Nach der Führung begibt sich die Gruppe in den Gasthof Meier zum Mittagessen. Zum Schluss dann Dankesworte an Herrn Heilgemeier, der die Gruppe seit ihrer Ankunft in Aichach begleitete und an vielen Besichtigungsorten kompetent führte. Ein herzliches Dankeschön noch einmal an die beiden Organisatoren der Fahrt, Maria Häussler-Waldmann und Hans Ebner.

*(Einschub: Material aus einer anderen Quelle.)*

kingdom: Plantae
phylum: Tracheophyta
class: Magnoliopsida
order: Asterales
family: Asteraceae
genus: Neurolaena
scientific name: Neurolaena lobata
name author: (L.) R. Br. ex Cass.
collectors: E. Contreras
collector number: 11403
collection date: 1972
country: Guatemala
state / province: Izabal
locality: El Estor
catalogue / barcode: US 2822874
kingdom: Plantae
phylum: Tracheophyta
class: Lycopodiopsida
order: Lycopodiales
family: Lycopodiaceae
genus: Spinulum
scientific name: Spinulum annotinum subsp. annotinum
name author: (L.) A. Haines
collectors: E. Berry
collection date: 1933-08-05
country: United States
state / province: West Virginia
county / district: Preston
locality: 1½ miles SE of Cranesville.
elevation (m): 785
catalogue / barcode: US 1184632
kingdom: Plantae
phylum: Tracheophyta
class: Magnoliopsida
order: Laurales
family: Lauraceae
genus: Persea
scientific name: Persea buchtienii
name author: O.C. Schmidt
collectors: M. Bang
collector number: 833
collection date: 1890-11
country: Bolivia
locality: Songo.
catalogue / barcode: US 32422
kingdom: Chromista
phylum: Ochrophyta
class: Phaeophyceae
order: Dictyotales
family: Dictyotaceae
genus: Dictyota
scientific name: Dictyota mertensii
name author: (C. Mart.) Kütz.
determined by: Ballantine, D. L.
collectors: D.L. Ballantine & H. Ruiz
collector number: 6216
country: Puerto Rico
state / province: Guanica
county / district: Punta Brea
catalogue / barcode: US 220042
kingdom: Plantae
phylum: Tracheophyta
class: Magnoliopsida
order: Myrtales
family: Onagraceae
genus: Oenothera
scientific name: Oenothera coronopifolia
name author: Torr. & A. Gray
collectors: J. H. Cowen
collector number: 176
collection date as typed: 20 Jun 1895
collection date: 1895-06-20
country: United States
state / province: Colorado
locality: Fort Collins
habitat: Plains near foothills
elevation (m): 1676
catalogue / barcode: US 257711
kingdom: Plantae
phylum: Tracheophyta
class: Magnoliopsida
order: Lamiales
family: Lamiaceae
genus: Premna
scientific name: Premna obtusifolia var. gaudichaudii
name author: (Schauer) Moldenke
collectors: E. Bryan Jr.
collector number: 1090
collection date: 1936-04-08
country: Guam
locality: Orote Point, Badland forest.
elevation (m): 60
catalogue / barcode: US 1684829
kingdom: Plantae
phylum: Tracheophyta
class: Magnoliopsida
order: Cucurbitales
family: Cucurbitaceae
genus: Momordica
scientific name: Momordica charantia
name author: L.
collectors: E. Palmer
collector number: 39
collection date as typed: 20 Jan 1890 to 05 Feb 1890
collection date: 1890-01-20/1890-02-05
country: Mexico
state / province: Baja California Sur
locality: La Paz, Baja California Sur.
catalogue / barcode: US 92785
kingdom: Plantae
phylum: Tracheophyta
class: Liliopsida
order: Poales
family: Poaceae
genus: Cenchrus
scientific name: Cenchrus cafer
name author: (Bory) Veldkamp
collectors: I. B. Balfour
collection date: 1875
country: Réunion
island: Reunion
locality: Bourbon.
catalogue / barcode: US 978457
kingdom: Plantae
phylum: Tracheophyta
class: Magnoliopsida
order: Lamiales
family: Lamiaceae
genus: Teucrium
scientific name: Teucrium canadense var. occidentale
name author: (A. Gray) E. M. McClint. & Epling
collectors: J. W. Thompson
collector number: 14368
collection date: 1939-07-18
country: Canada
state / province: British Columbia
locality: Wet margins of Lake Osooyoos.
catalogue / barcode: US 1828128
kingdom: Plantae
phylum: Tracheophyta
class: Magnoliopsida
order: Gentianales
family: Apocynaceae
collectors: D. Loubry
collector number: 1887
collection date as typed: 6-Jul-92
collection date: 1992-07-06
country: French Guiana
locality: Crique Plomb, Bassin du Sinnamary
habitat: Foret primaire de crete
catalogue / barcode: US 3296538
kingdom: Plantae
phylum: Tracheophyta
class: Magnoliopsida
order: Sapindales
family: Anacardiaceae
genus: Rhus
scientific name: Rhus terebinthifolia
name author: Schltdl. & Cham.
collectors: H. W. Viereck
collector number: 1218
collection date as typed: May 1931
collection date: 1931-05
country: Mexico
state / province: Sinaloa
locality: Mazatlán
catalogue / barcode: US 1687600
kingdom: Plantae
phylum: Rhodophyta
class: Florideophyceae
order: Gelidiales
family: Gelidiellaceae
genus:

Danach Aufbruch zur letzten Besichtigung an der Grenze Bayrisch Schwabens, der Stadt Nördlingen. Mit einem Blick fällt dem aufmerksamen Betrachter auf, dass die Bürgerhäuser zu einem Großteil im Fachwerk-Stil gebaut sind, ein gewaltiger Unterschied zum Stadtbild der bisherigen Ortschaften Bayrisch Schwabens.  Die mittelalterliche Stadtmauer ist noch erhalten und umgibt den älteren Stadtkern. Hoch überragt wird die Stadt vom trutzigen Turm der Jakobuskirche. Eine 90-minütige Stadtbegehung zeigt herausragende Baulichkeiten der Stadt Nördlingen. Nach Beendigung der Stadtführung steigen alle Schifferstadter in den Bus. Gegen 21.00 Uhr hat uns der Heimatort wieder. Eine sehr interessante und sehr gelungene Bildungsreise über drei Tage zur Partnerstadt Aichach und ins Wittelsbacher Land hatte einen sehr zufrieden stellenden  Verlauf genommen und kann mit Hilfe der vorliegenden Beschreibung bzw. des Berichts und den Fotos für lange Zeit in der Erinnerung der Teilnehmer bleiben.